The targeted shrinking of the economy would have major consequences. The banking system would almost abolish itself, because if the economy no longer grows dynamically, loans can no longer be paid off. The business journalist and author (“The End of Capitalism”) is certain that there should be no more car or air travel: “Flying is no more. Neither short nor long haul.”

This departure not only has consequences for mobility, but for millions of employees. 1.75 million people in Germany work in the automotive industry alone. Conversely, climate protection creates many new jobs, says Herrmann, which we need more today than tomorrow. However, what would also change is the salary structure: “When the economy shrinks, there can no longer be as many goods to buy, and then of course income must also fall.” This is another reason, the journalist warns, that the system change must be introduced as quickly as possible in order not to cause a severe economic crisis with millions of unemployed.

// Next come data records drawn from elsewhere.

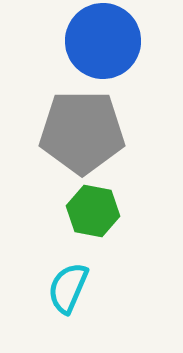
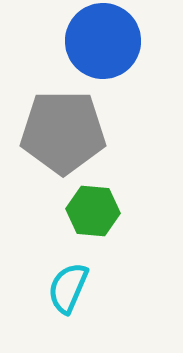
gray pentagon: moved 19 px left
green hexagon: rotated 6 degrees counterclockwise
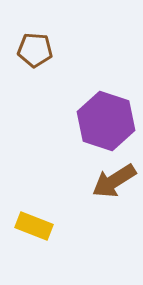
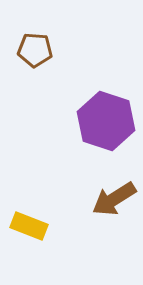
brown arrow: moved 18 px down
yellow rectangle: moved 5 px left
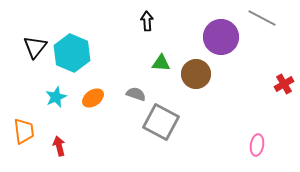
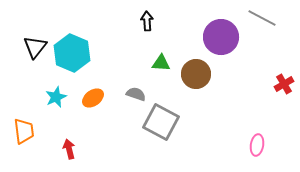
red arrow: moved 10 px right, 3 px down
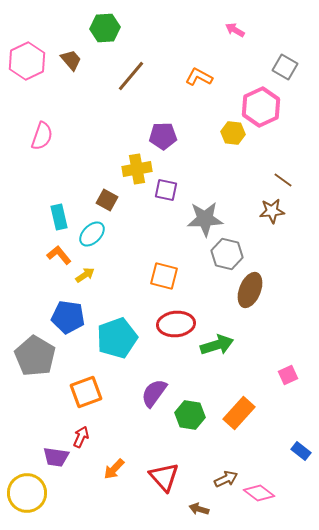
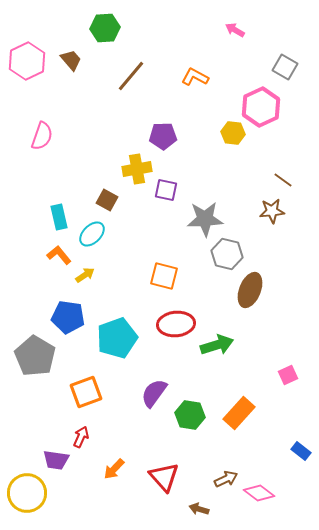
orange L-shape at (199, 77): moved 4 px left
purple trapezoid at (56, 457): moved 3 px down
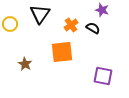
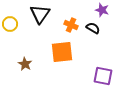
orange cross: rotated 32 degrees counterclockwise
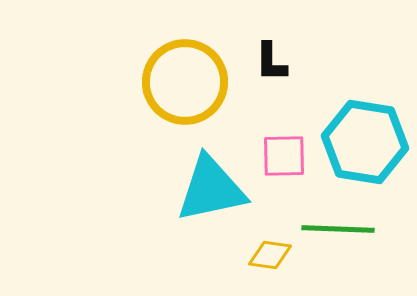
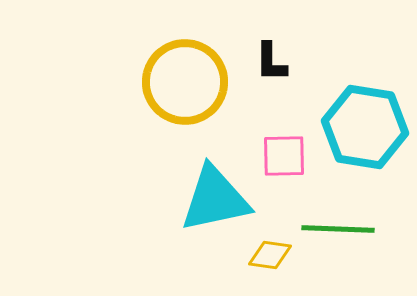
cyan hexagon: moved 15 px up
cyan triangle: moved 4 px right, 10 px down
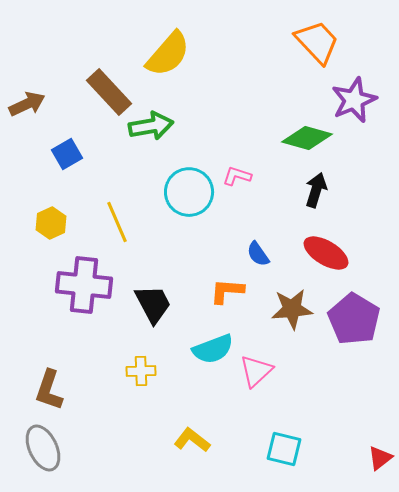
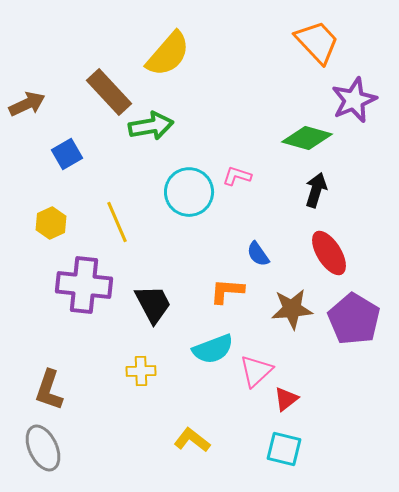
red ellipse: moved 3 px right; rotated 27 degrees clockwise
red triangle: moved 94 px left, 59 px up
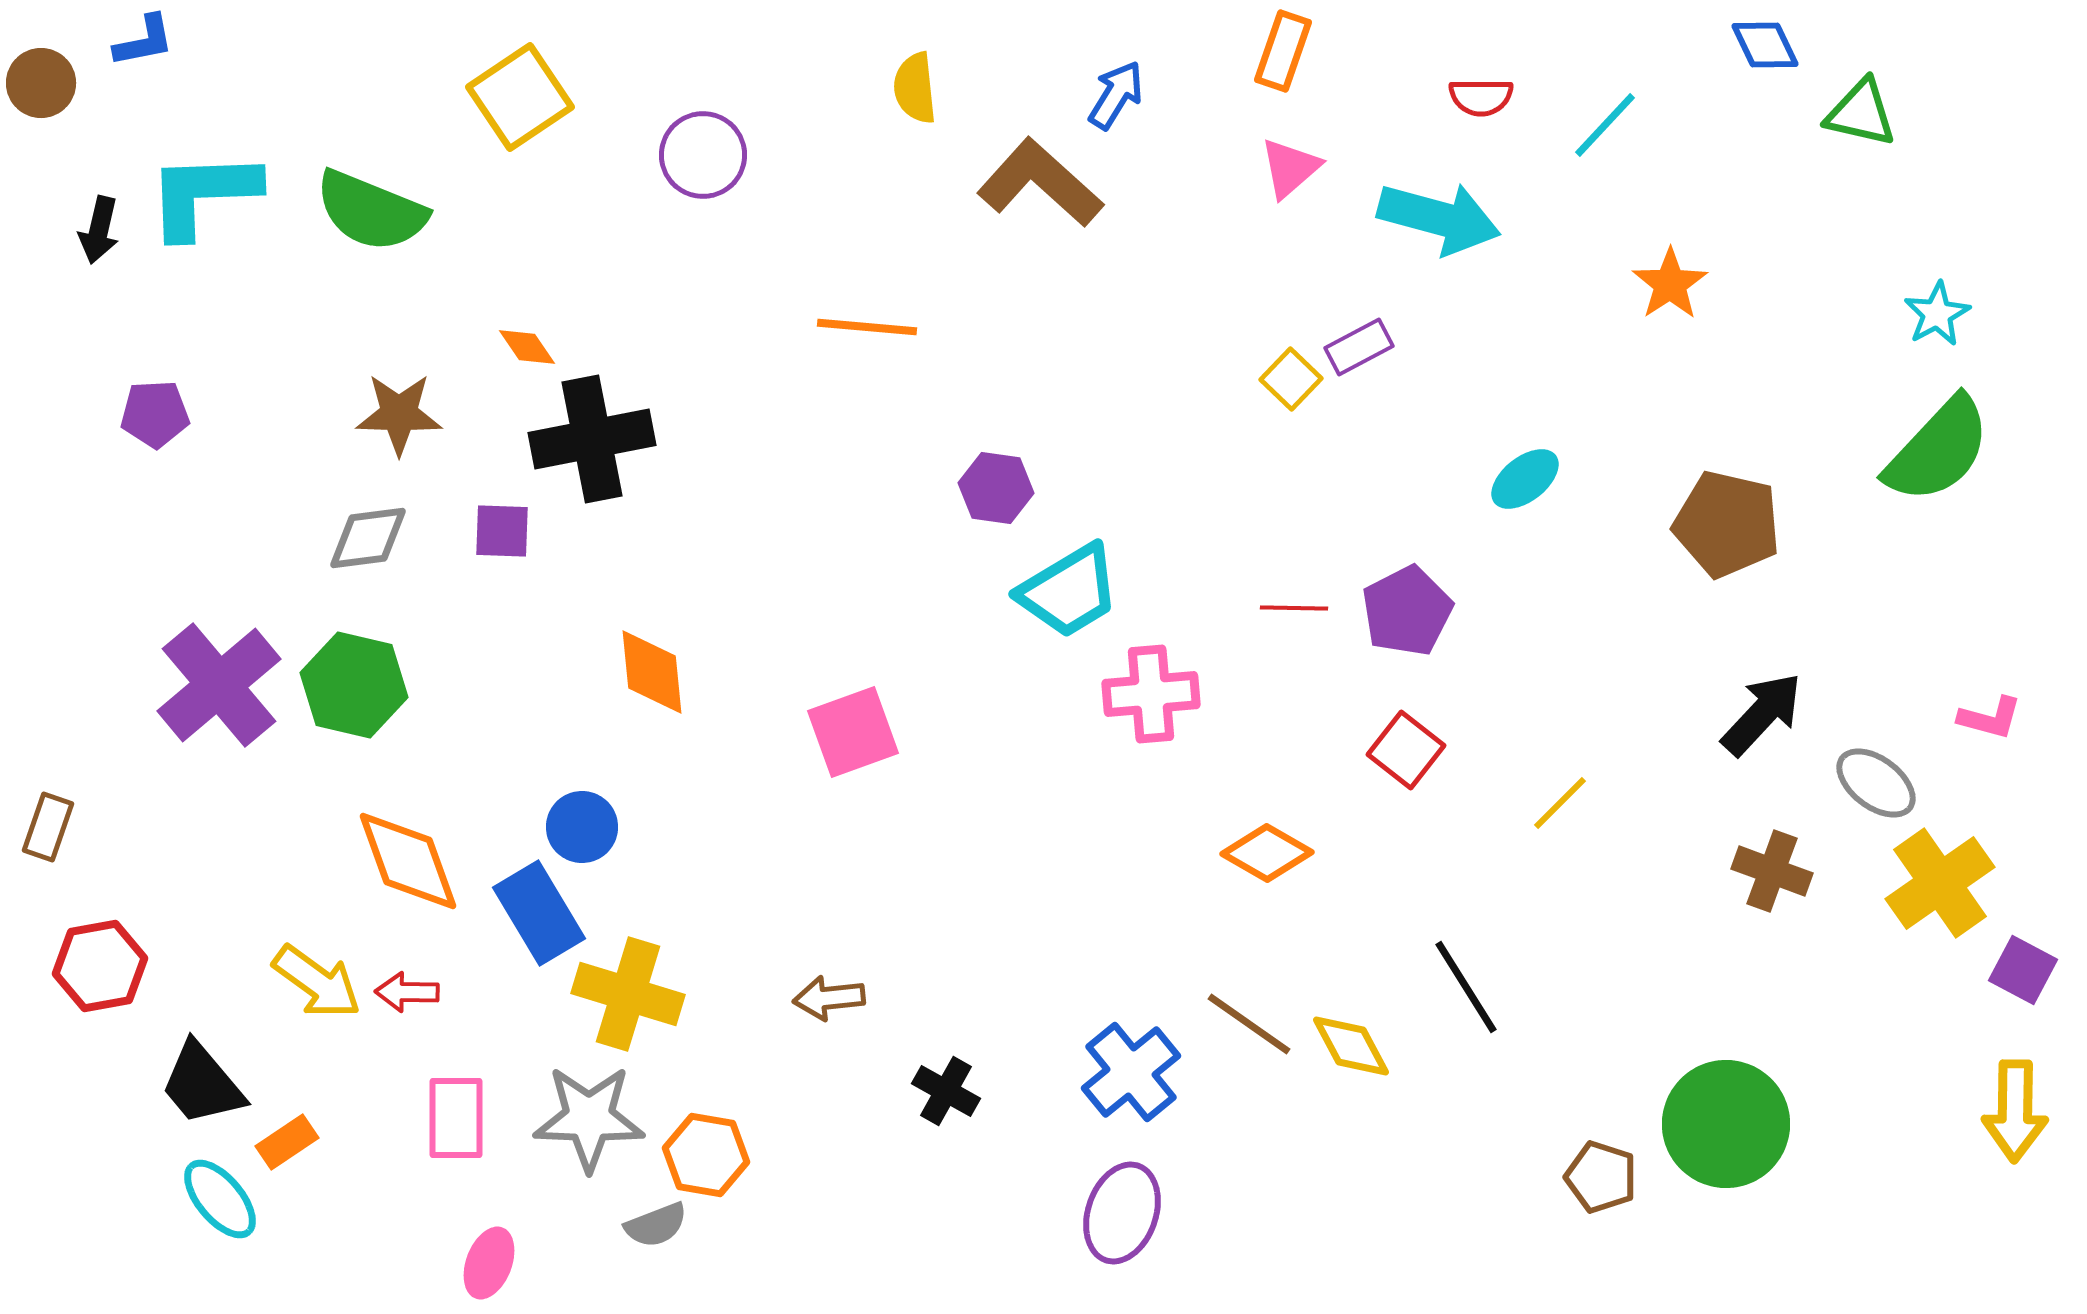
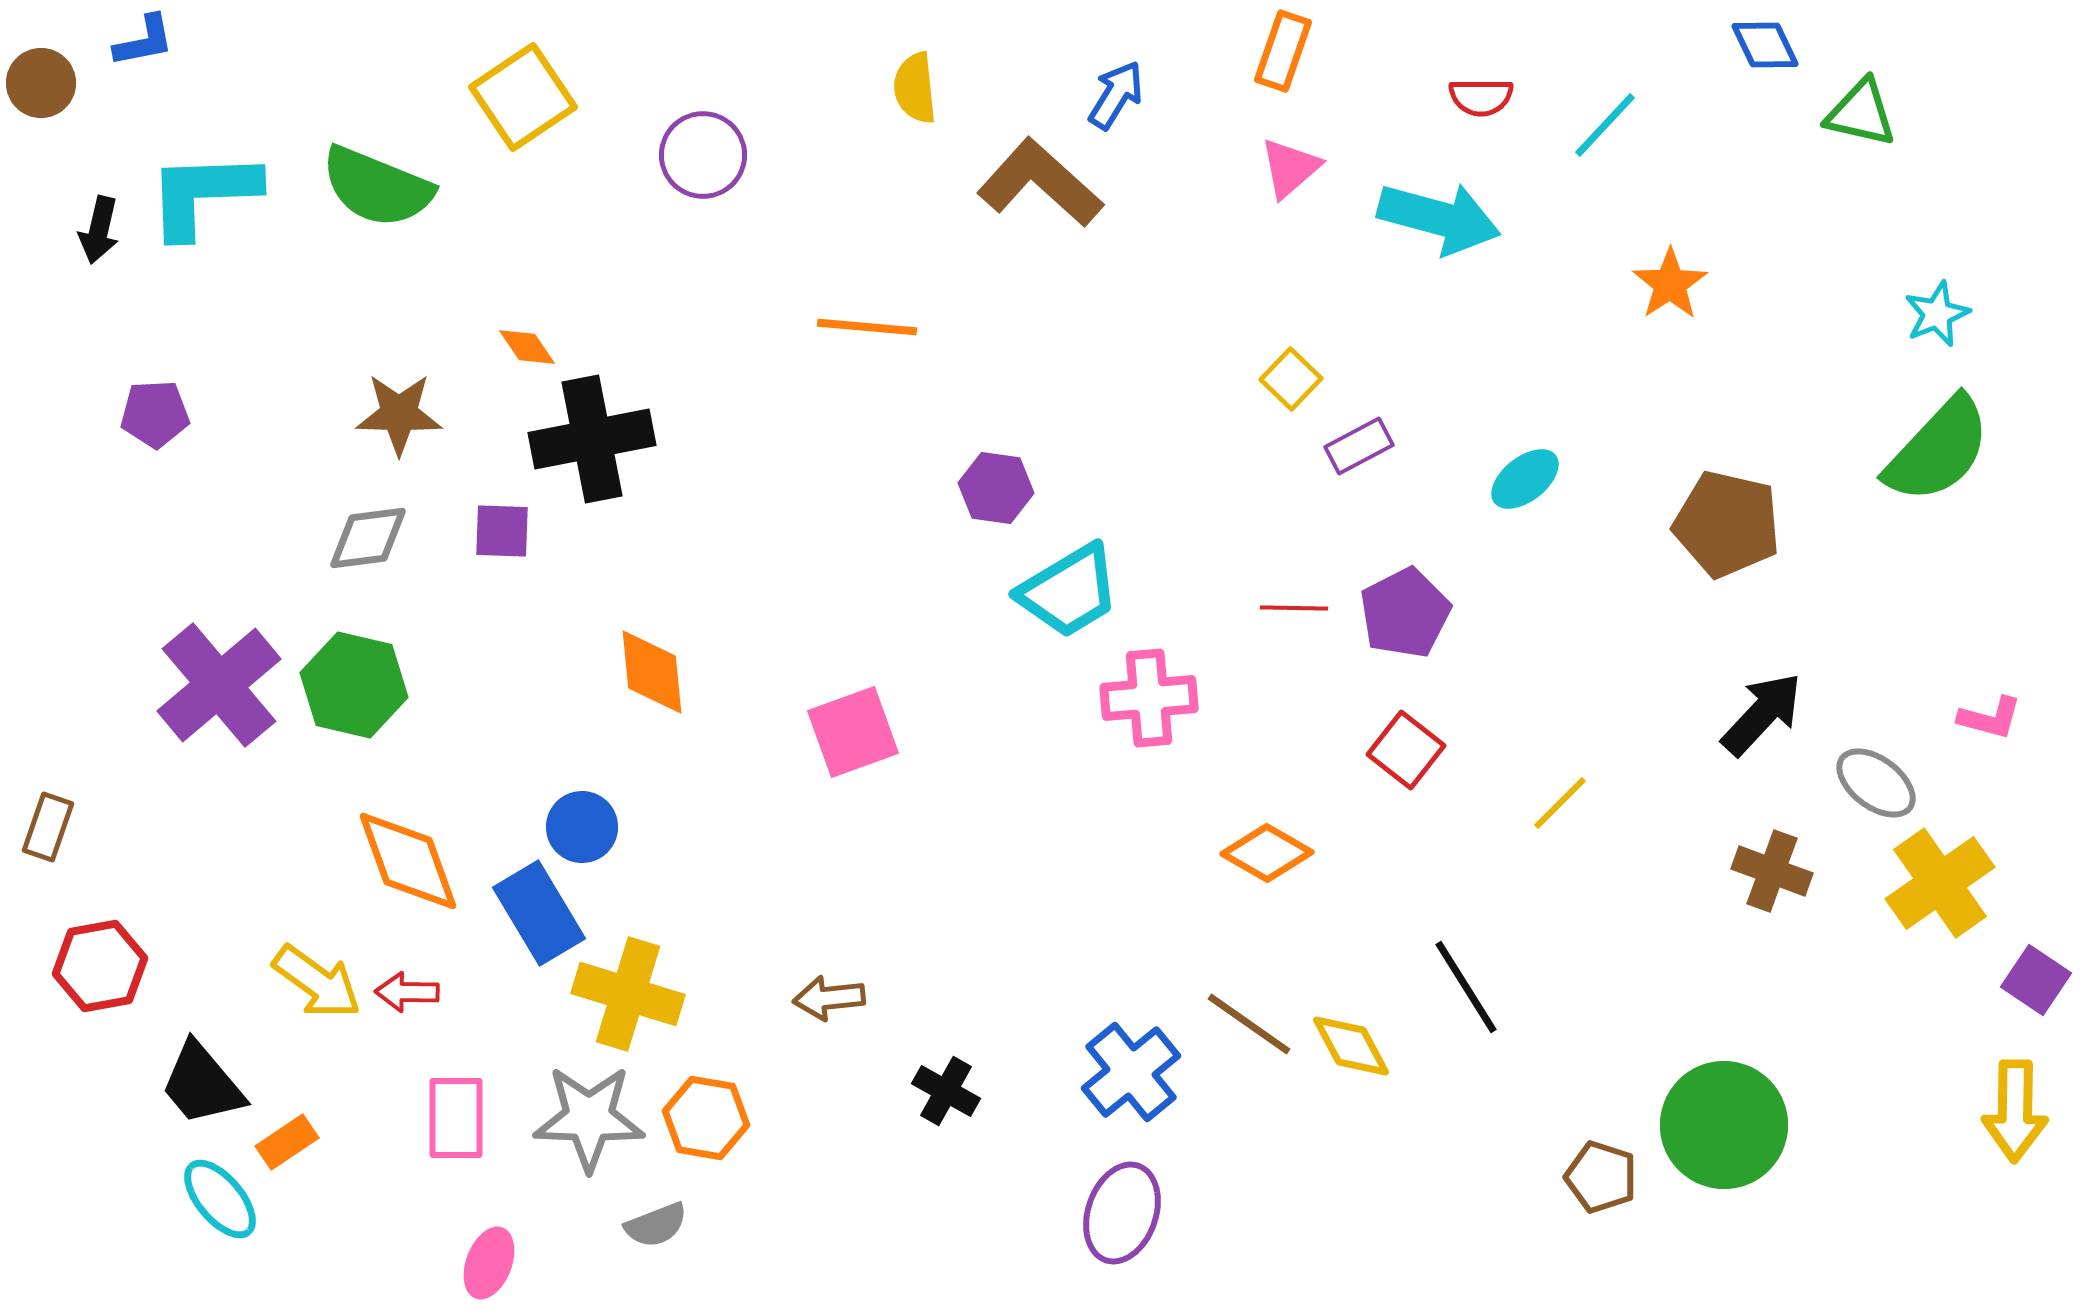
yellow square at (520, 97): moved 3 px right
green semicircle at (371, 211): moved 6 px right, 24 px up
cyan star at (1937, 314): rotated 6 degrees clockwise
purple rectangle at (1359, 347): moved 99 px down
purple pentagon at (1407, 611): moved 2 px left, 2 px down
pink cross at (1151, 694): moved 2 px left, 4 px down
purple square at (2023, 970): moved 13 px right, 10 px down; rotated 6 degrees clockwise
green circle at (1726, 1124): moved 2 px left, 1 px down
orange hexagon at (706, 1155): moved 37 px up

A possible model for this conversion could be the wartime economy from Great Britain in 1939. The studied historian has looked at examples from the past and England was particularly special for a democratic restructuring of society, says Ulrike Herrmann: “Great Britain had to shrink the peacetime economy within weeks in order to free up capacities in the factories for the military equipment that was needed. ” In this case, it is not the military aspect that matters, but that the entire society can be supplied in a climate-neutral manner – but at the same time the companies are given enough freedom to make their own economic decisions. That is the essential difference to socialism.

In any case, the global economic system will change as a result of the climate crisis. How and when it changes is up to us. However, Ulrike Herrmann sees Germany and other Western countries in particular as having a turn: “The climate crisis is being caused by the rich countries. That is why the rich countries must also do without. Not the poor countries.”